Subprime lenders only account for 3% of mortgage lending but they have been responsible for up to a quarter of all home repossessions, according to figures released by the Central Bank.
Figures furnished to Fianna Fáil finance spokesperson, Micheal McGrath, show that up to one in four repossessions was carried out by a subprime lender.
The figures show that from the beginning of 2012 to the end of the third quarter of 2013 some 380 houses were repossessed. Subprime loans were involved in 93 of these cases.
“These figures show that over the period from the beginning of 2012 to the end of September 2013 a quarter of all family home repossessions relate to subprime mortgages,” Mr McGrath said.
“While subprime mortgages are by their nature likely to be more risky, it should not be the case that one in four repossessions are subprime.
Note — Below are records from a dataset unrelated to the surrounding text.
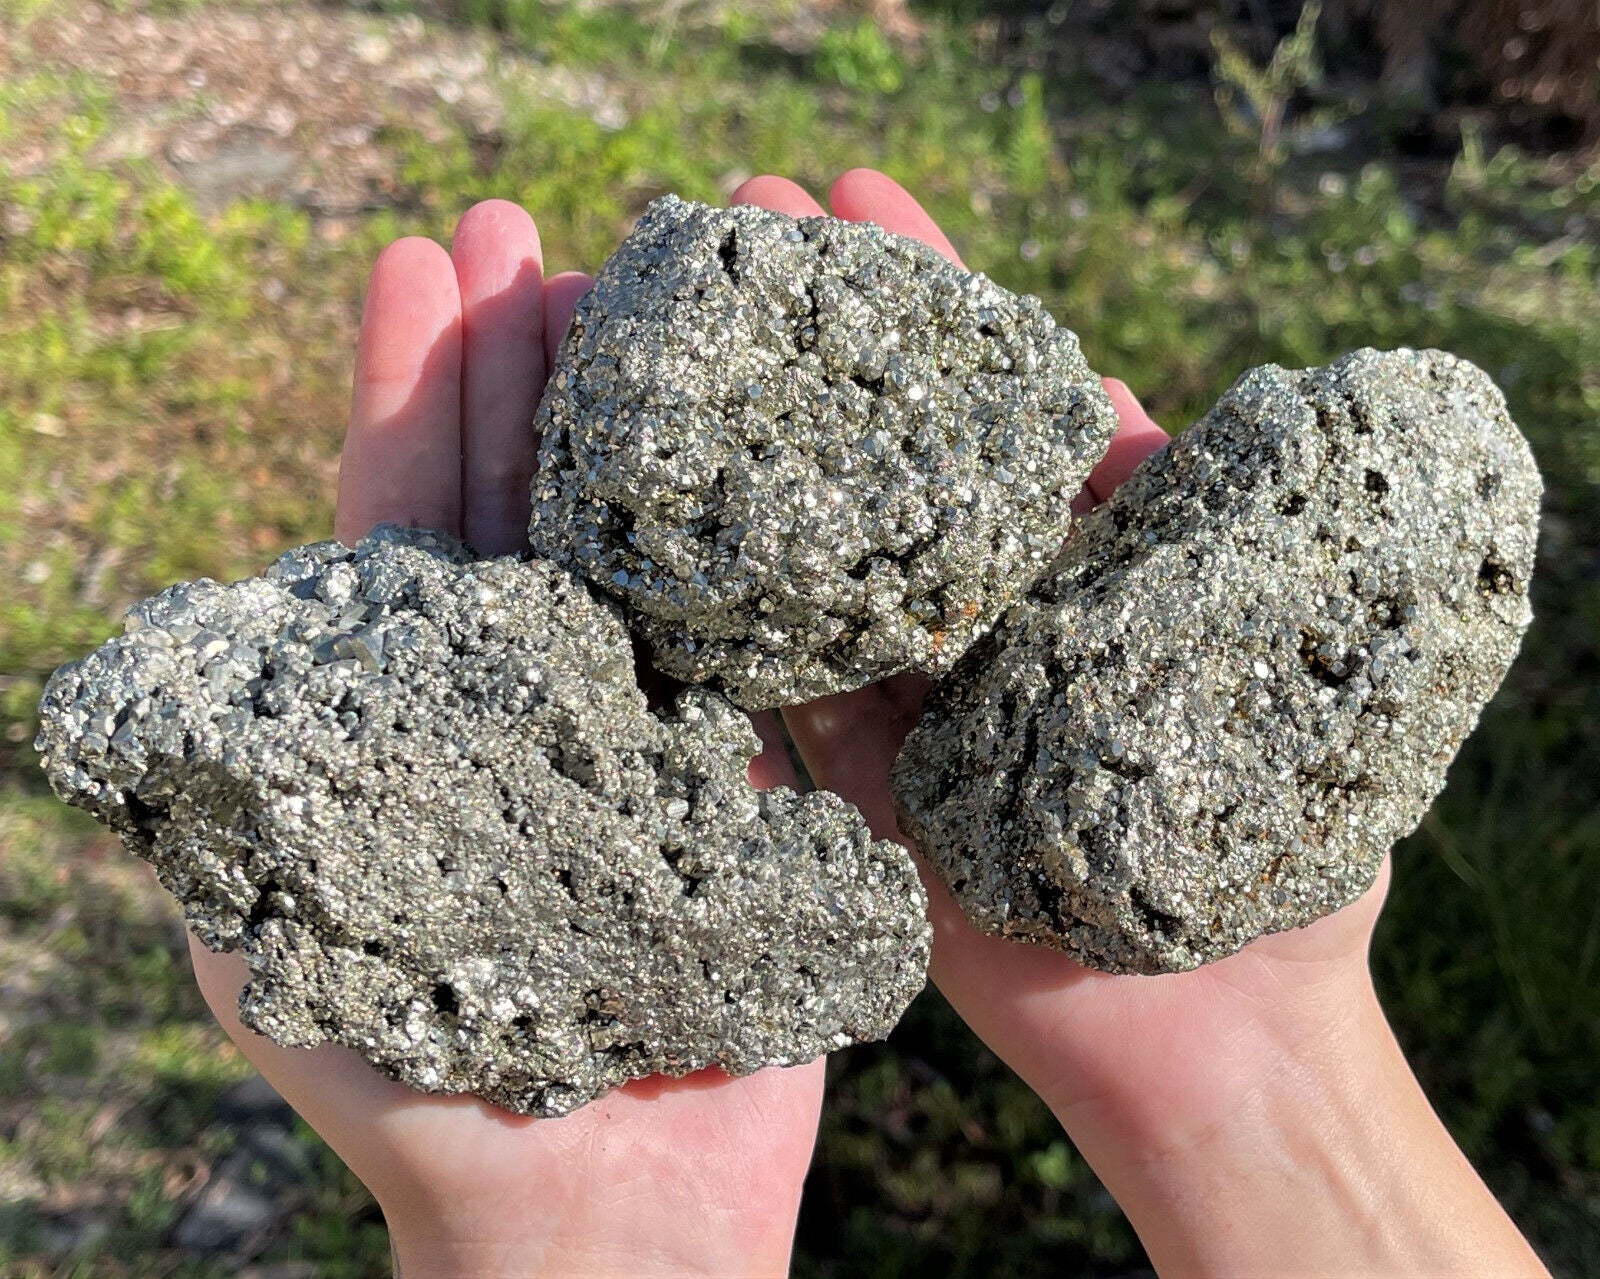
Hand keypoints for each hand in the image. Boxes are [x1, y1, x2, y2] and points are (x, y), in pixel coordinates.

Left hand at [188, 200, 823, 1278]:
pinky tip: (737, 437)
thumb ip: (229, 783)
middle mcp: (519, 700)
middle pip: (515, 501)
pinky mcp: (738, 770)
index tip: (419, 263)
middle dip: (512, 363)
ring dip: (616, 415)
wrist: (606, 1204)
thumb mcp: (264, 930)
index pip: (402, 522)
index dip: (407, 392)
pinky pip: (734, 629)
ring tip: (623, 280)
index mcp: (408, 715)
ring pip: (625, 541)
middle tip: (525, 229)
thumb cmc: (418, 1091)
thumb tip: (196, 627)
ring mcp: (636, 724)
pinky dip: (726, 530)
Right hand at [752, 168, 1548, 1277]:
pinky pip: (756, 685)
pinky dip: (698, 601)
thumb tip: (1115, 397)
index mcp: (1062, 573)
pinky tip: (625, 496)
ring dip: (730, 437)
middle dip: (799, 338)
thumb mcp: (1245, 656)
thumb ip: (1172, 532)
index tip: (854, 195)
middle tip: (726, 217)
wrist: (1211, 1036)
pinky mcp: (836, 788)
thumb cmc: (1275, 862)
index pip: (978, 408)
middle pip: (867, 456)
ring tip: (643, 309)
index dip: (920, 297)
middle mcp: (963, 621)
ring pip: (795, 551)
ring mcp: (891, 699)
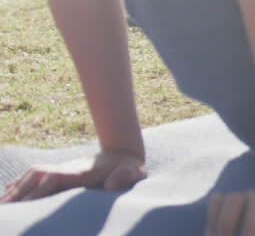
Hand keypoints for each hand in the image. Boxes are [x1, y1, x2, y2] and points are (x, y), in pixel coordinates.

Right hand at [0, 149, 145, 202]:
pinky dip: (19, 184)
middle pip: (37, 175)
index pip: (54, 178)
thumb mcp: (134, 172)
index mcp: (81, 172)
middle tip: (4, 208)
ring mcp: (62, 168)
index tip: (24, 205)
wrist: (124, 153)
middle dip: (19, 191)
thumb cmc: (129, 168)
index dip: (38, 191)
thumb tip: (109, 186)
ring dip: (16, 188)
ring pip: (32, 174)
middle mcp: (67, 168)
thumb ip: (125, 177)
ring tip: (2, 206)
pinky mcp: (60, 171)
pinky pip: (34, 176)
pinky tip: (8, 195)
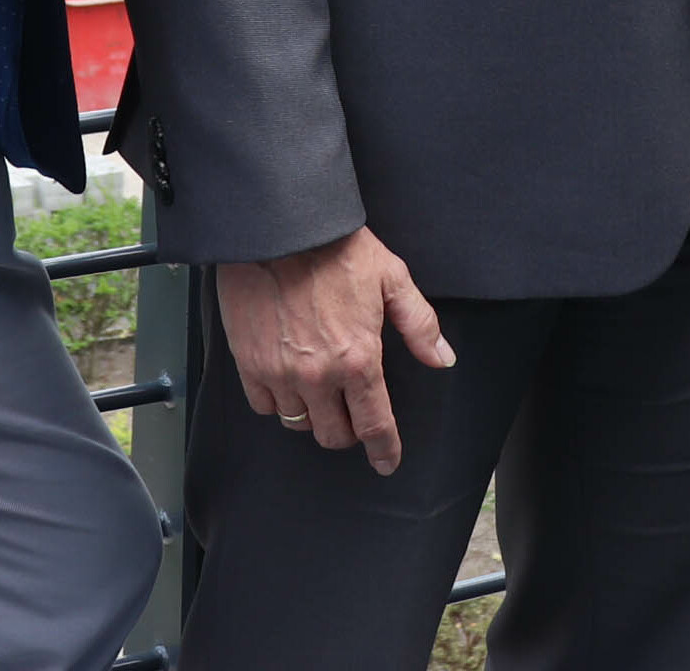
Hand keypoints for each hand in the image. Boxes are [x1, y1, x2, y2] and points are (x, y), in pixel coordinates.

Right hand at [216, 227, 452, 475]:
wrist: (279, 227)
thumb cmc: (336, 248)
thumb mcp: (391, 277)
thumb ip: (418, 324)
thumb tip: (441, 358)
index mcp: (358, 358)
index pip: (374, 424)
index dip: (384, 450)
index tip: (386, 462)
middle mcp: (318, 375)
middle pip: (335, 434)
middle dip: (348, 431)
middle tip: (352, 413)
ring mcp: (280, 372)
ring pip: (299, 423)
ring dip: (313, 415)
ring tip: (320, 394)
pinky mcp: (248, 363)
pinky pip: (264, 406)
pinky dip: (278, 402)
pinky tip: (287, 383)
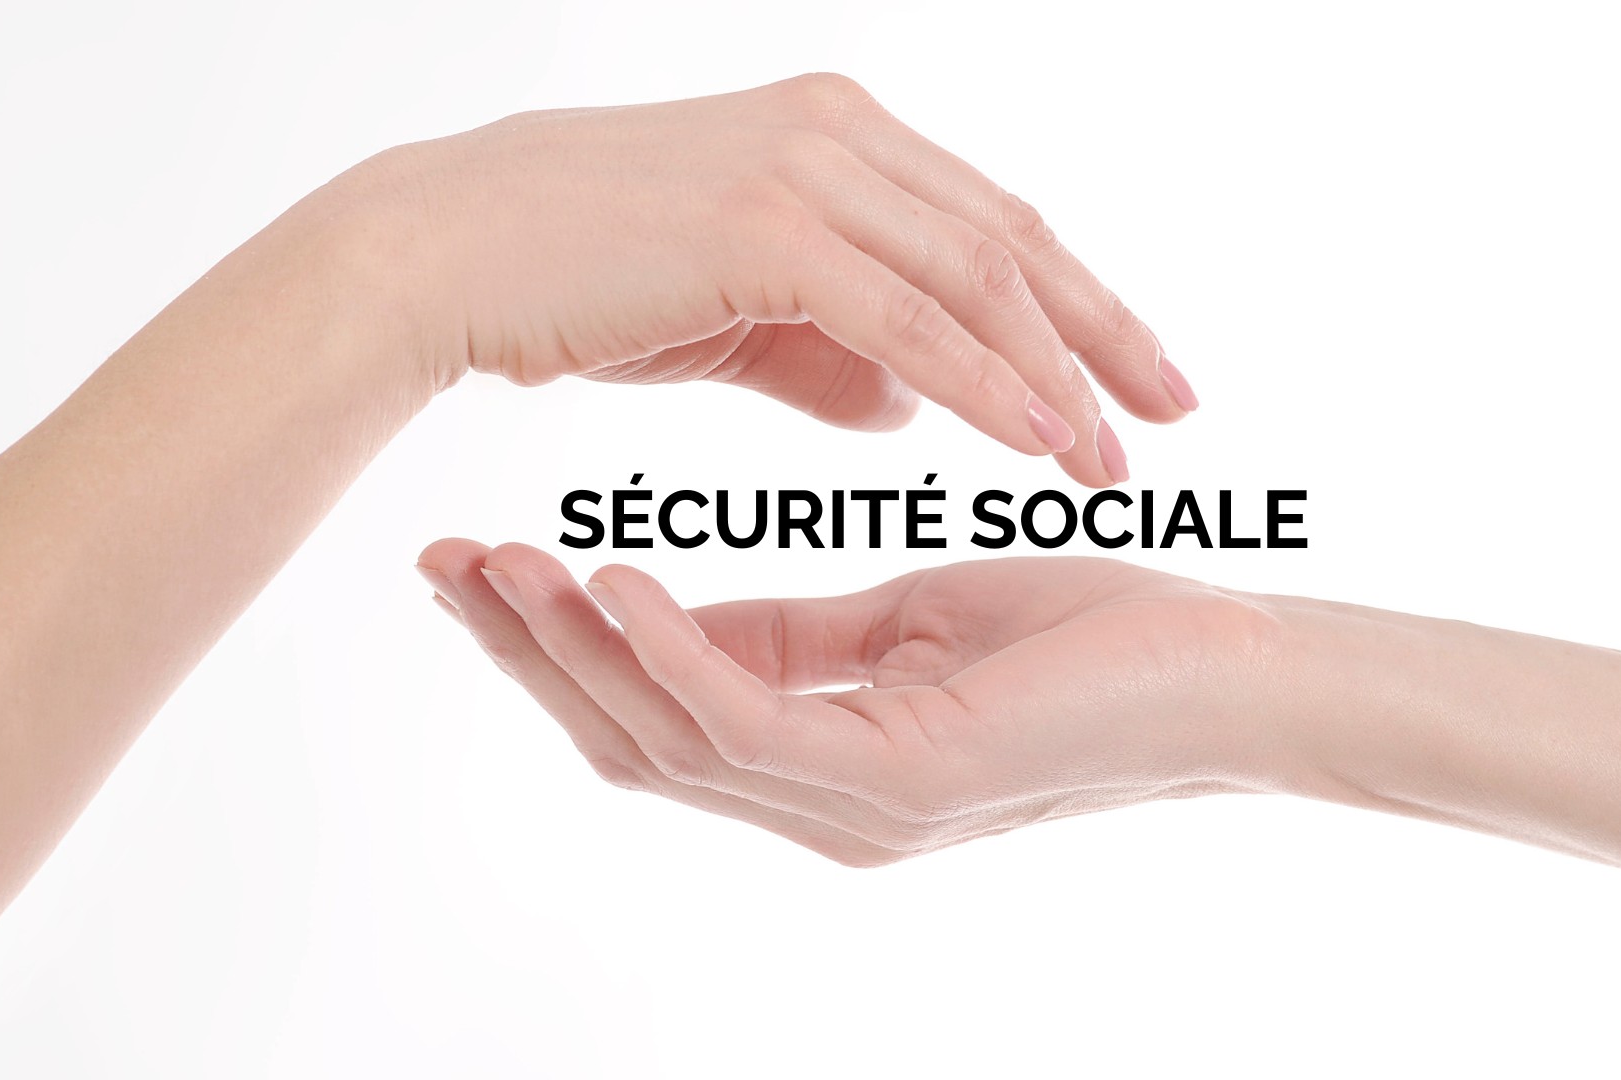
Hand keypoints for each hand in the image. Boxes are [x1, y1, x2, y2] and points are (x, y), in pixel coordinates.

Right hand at [339, 73, 1197, 485]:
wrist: (443, 255)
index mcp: (839, 136)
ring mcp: (805, 171)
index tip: (1139, 376)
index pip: (993, 224)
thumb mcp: (737, 314)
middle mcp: (839, 133)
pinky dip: (985, 382)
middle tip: (1177, 412)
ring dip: (1060, 371)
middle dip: (1105, 333)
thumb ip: (834, 350)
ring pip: (978, 275)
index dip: (1078, 302)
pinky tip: (1039, 440)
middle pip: (1016, 238)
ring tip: (1114, 458)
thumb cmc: (578, 280)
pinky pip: (909, 318)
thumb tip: (914, 403)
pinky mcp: (766, 229)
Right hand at [415, 542, 1291, 864]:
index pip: (657, 712)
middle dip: (529, 655)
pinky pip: (750, 720)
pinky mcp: (900, 782)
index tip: (485, 559)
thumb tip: (689, 614)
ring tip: (492, 564)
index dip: (562, 644)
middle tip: (439, 565)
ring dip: (571, 652)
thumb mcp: (913, 620)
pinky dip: (671, 652)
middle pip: (632, 740)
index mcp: (823, 764)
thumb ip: (802, 635)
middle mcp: (821, 805)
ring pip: (668, 737)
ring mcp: (856, 806)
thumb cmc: (1093, 638)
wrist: (1230, 668)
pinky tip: (610, 584)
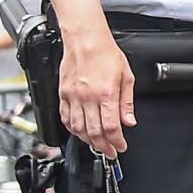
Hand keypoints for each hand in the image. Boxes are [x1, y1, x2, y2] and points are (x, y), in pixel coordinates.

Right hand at [59, 31, 135, 156]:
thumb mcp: (127, 76)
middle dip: (103, 147)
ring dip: (88, 141)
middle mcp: (87, 97)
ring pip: (77, 129)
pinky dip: (72, 129)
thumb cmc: (106, 54)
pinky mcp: (63, 94)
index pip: (111, 127)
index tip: (121, 147)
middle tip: (111, 152)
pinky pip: (65, 118)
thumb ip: (127, 102)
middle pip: (93, 132)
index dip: (116, 142)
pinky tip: (80, 133)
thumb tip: (129, 121)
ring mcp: (72, 97)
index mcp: (105, 94)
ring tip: (97, 145)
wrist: (85, 40)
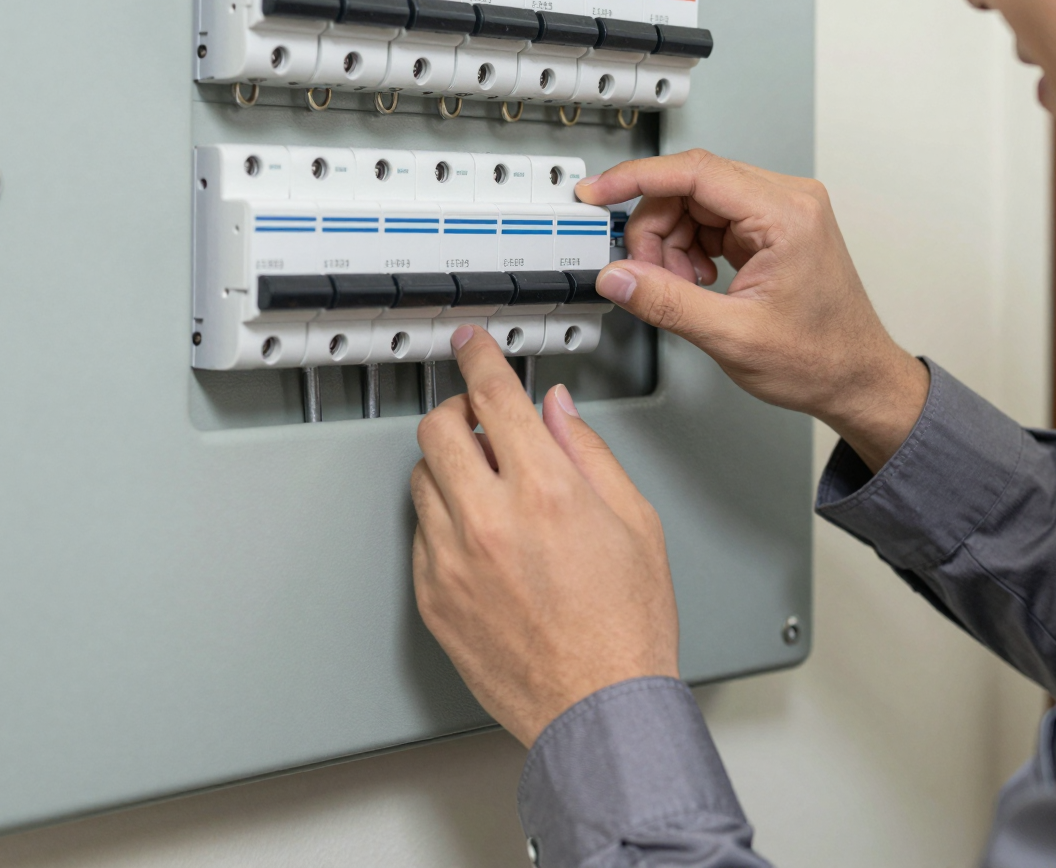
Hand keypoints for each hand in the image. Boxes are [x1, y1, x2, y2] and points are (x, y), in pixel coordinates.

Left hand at [410, 326, 677, 746]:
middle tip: (478, 419)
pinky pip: (420, 532)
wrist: (599, 710)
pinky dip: (443, 520)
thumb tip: (557, 410)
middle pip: (438, 427)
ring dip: (448, 467)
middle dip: (456, 411)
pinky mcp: (432, 597)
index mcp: (546, 490)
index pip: (494, 396)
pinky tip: (480, 538)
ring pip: (421, 478)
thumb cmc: (626, 628)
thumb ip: (589, 453)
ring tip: (487, 487)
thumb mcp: (635, 521)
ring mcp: (452, 560)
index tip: (471, 345)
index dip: (479, 358)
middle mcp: (489, 519)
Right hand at [577, 149, 927, 469]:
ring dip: (671, 242)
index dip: (636, 179)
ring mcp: (781, 212)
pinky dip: (689, 248)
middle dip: (655, 229)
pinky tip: (696, 281)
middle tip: (644, 274)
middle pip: (690, 186)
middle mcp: (788, 201)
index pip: (695, 172)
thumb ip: (666, 302)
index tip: (598, 192)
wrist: (857, 379)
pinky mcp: (772, 227)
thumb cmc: (820, 359)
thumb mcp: (731, 337)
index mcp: (786, 215)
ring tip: (678, 287)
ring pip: (695, 203)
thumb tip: (617, 276)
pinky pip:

“The really concerning aspect is that the recent decisions taken by government which make it easier for homes to be repossessed are likely to result in far more subprime mortgages being called in by the lender,” Mr McGrath said.
The biggest players in the sector were Start Mortgages part of GE, Stepstone — a joint venture between Lehman Brothers and KBC — Nua Mortgages, part of Investec, and Springboard, which was a joint venture with Permanent TSB and Merrill Lynch.
While the main Irish banks are bound by the mortgage arrears resolution targets which require the banks to have offered sustainable solutions to 75% of borrowers by June 2014, subprime lenders are not.
This means that there is no government pressure forcing these lenders to arrange sustainable resolutions that keep the mortgage holders in their homes.
Mr McGrath said that some mortgage holders could still be in their homes if the mortgage arrears resolution targets process applied to subprime lenders.
“It is highly regrettable that the mortgage arrears targets programme does not apply to subprime mortgages as this might have resulted in at least some of the mortgages in difficulty being rescued,” he said.